Your favorite lecturer on the dental lecture circuit.
I would definitely say Dr. Mike DiTolla. He is the dental director of the largest dental lab in the world called Glidewell Dental Labs and he is sitting on more knowledge and more data than anyone I know at this time. They did a quarter of a billion dollars of dentistry last year and Dr. DiTolla has the data to back up everything he says. There’s no reason to go with porcelain-infused gold when you can do BruxZir. It has the same fracture failure rate as gold. His knowledge is unbelievable. If you ever get a chance to listen or see Mike DiTolla, go for it. He does have a continuing education course on Dentaltown.com.

In how many cities of the globe have you lectured?
I have lectured between 30 to 45 times a year, every year since 1990.  I’ve lectured in probably 40 countries, many of them several times.

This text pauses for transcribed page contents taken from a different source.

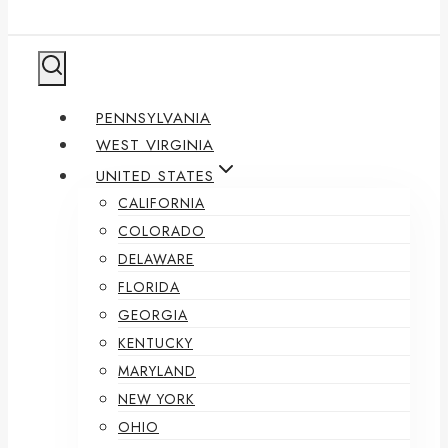
PENNSYLVANIA
WEST VIRGINIA
UNITED STATES
CALIFORNIA
COLORADO
DELAWARE
FLORIDA
GEORGIA
KENTUCKY
MARYLAND
NEW YORK
OHIO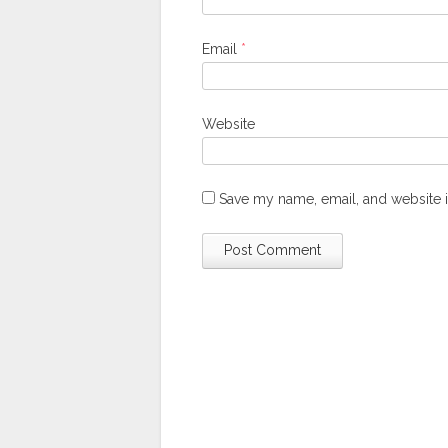
Email
*
Website
Save my name, email, and website i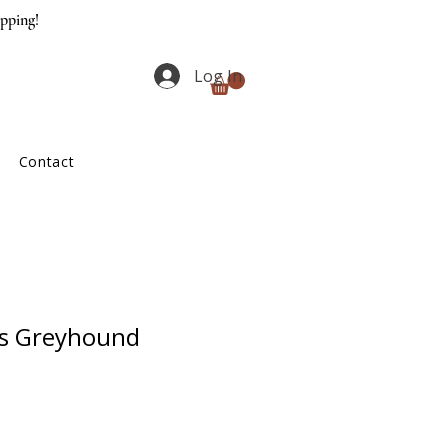
ipping!
Log In
Contact
ss Greyhound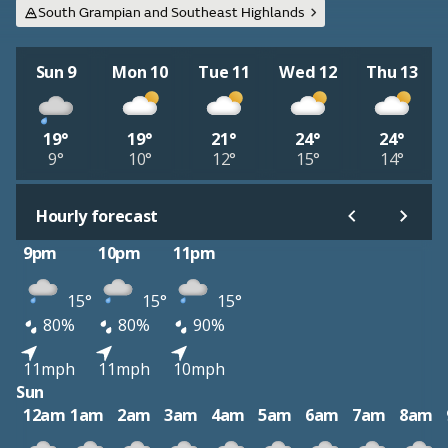
South Grampian and Southeast Highlands
Sun 9
Mon 10
Tue 11
Wed 12
Thu 13
19°
19°
21°
24°
24°
9°
10°
12°
15°
14°
Hourly forecast
9pm
10pm
11pm
15°
15°
15°
80%
80%
90%
11mph
11mph
10mph
Sun
12am
1am
2am
3am
4am
5am
6am
7am
8am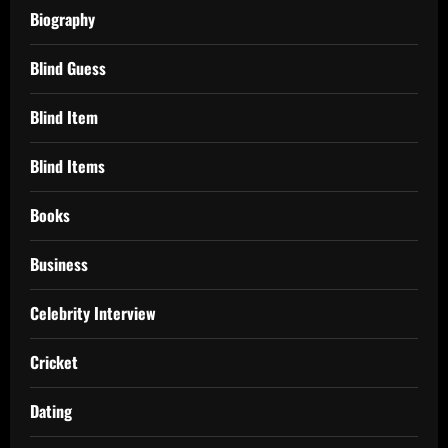
Biography
Blind Guess
Blind Item
Blind Items
Books
Business
Celebrity Interview
Cricket
Dating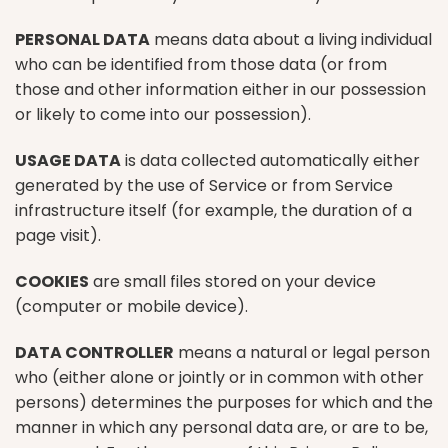
PERSONAL DATA
means data about a living individual
who can be identified from those data (or from
those and other information either in our possession
or likely to come into our possession).
USAGE DATA
is data collected automatically either
generated by the use of Service or from Service
infrastructure itself (for example, the duration of a
page visit).
COOKIES
are small files stored on your device
(computer or mobile device).
DATA CONTROLLER
means a natural or legal person
who (either alone or jointly or in common with other
persons) determines the purposes for which and the
manner in which any personal data are, or are to be,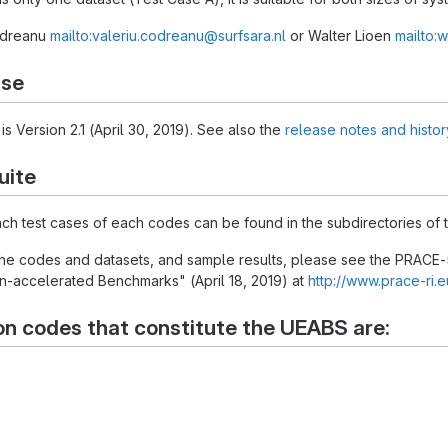
Codreanu
mailto:valeriu.codreanu@surfsara.nl
or Walter Lioen
mailto:w
ase
is Version 2.1 (April 30, 2019). See also the
release notes and histor
uite
each test cases of each codes can be found in the subdirectories of t
 the codes and datasets, and sample results, please see the PRACE-
-accelerated Benchmarks" (April 18, 2019) at
http://www.prace-ri.
on codes that constitute the UEABS are: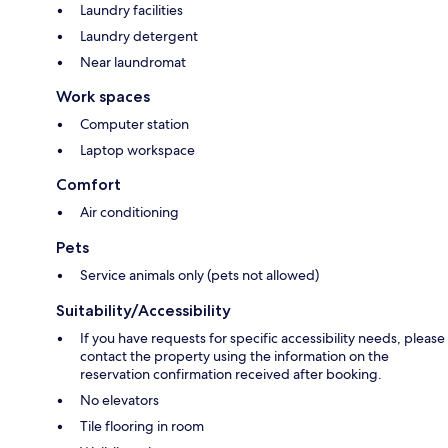
Laundry facilities
Laundry detergent
Near laundromat
Work spaces
Computer station
Laptop workspace
Comfort
Air conditioning
Pets
Service animals only (pets not allowed)
Suitability/Accessibility
If you have requests for specific accessibility needs, please
contact the property using the information on the
reservation confirmation received after booking.
No elevators
Tile flooring in room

Do you refer patients to a specialist or you call specialists in your clinic?
I do not bring any specialists into my dental office. We refer to the specialists all the time. My rule for practicing specialties is, if you absolutely love to do the procedure, it’s fun and exciting and makes you get a speeding ticket on the way to work, then do it yourself. But if you absolutely hate doing a procedure, you’ll actually lose money if you don’t refer it out. If you don’t like it you won’t learn more about it so it’ll take you longer. It’ll take the smile off your face, and lead to burnout and depression. I had a dentist say to me one time that he’d rather be beaten with a belt than do a root canal. I told him that’s what endodontists are for, so refer to them. Refer out everything you don’t like and don’t ever do a procedure just for the money. Keep a smile on your face. Remember life is a marathon, not a sprint, and the happy dentists who have fun keep going and going and going until they’re in their 70s and 80s, so don’t burn out.

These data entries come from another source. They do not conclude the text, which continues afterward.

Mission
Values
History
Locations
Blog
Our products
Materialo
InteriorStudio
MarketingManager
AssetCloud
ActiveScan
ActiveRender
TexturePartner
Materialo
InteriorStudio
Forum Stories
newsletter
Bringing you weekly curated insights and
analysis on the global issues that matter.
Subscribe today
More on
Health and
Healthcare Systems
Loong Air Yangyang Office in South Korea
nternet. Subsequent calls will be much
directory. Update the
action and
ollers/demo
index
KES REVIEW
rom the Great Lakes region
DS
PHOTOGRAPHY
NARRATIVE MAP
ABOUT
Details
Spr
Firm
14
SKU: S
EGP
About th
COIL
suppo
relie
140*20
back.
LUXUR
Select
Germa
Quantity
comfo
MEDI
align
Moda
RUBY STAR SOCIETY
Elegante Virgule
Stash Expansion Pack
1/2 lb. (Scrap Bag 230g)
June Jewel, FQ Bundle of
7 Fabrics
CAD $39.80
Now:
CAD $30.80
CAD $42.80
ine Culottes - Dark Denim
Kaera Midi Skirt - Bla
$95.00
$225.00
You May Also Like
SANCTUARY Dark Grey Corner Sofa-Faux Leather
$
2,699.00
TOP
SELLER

Is dentistry comprehensive enough to challenge you?
People know what they know, but they don’t know what they don’t know. I think dentistry is completely impossible to entirely understand. The smartest dentists in the world know that they only understand the tip of the iceberg. Doing this for 25 years, I would say every year I practice, I learn a little bit more on the learn list but the list of questions of what I don’t know grows twice as fast.

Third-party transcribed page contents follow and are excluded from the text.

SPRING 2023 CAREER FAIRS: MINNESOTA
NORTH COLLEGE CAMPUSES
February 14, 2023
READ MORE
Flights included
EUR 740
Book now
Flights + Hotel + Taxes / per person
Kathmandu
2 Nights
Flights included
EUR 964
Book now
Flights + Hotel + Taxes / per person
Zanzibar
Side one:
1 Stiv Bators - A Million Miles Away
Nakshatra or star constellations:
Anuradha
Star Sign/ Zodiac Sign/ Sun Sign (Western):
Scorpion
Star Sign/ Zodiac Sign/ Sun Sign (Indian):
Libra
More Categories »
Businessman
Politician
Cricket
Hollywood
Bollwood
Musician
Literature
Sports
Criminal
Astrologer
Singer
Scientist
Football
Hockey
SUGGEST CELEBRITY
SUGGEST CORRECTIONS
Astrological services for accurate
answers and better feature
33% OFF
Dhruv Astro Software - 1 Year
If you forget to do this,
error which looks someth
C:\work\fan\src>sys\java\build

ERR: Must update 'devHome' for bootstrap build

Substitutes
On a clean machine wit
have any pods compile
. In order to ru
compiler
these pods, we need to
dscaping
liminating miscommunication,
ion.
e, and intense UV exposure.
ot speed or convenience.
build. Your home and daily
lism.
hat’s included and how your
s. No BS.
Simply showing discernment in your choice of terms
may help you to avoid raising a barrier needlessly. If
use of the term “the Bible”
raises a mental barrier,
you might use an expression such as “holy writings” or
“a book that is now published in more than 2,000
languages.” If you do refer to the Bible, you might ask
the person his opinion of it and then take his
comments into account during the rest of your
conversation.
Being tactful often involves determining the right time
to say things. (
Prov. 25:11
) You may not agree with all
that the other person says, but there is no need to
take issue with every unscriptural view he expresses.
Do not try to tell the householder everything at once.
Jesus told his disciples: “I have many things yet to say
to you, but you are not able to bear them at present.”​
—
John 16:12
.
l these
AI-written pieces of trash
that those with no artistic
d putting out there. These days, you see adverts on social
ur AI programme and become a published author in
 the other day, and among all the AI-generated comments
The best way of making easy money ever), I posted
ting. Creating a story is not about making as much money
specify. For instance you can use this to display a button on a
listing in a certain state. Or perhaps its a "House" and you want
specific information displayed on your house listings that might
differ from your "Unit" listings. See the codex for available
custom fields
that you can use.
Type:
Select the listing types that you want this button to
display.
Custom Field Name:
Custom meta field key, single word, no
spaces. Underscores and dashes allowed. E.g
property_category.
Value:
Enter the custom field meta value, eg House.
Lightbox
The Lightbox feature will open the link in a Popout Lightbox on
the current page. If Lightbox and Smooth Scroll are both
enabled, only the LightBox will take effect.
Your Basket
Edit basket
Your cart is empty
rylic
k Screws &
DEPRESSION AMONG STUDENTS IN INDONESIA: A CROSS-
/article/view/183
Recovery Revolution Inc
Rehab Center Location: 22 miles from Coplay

Most practices report that professional receipts stagnate after a few years of practice.
What can be done?

It all comes down to one simple rule. Once a patient calls you on the phone and says, “I have a dental problem and I want to come down and give you money” and you say, “No, you can’t come down and give me money; you have to stand in line and wait a day or two to give me money,” that’s the instant you have a plateau and you’ll have it the rest of your professional life. So you have two choices. You can either hit the gas (expand your capacity by adding more chairs. There’s 168 hours in a week, most dentists work 40 hours a week, so they’re only open one out of every four hours. They could use their facility the other three out of four hours with another dentist, extended hours, weekends, or you could get more associates.) Or you can hit the brake and raise your prices. If you go to the market and every item there sells for a dollar and there’s a long line outside your door, then you raise your prices to two dollars – now you’re collecting twice as much money, but most of your line disappeared and the people who do show up and wait in line are giving you twice as much money.

Why don’t you also speak & conduct hands on courses on clinical topics like endo, adhesive dentistry etc.?
There is so much information in dentistry that you have to be an expert to speak on anything. An endodontist knows endodontics. All he thinks about, 24 hours a day, seven days a week for decades and decades is endo. A general dentist like myself who might do one root canal then go to the next procedure and place a crown, and then do a filling on a child, cannot intellectually compete with someone like Dr. Steve Buchanan, an endodontist, who’s only done one thing his entire career. We see this in economics going back hundreds of years with specialization. I have a master’s in business administration from Arizona State University. I have spent the last 25 years of my life focusing on one aspect and that is the business of dentistry. There’s no way I could compete with all the other aspects of dentistry.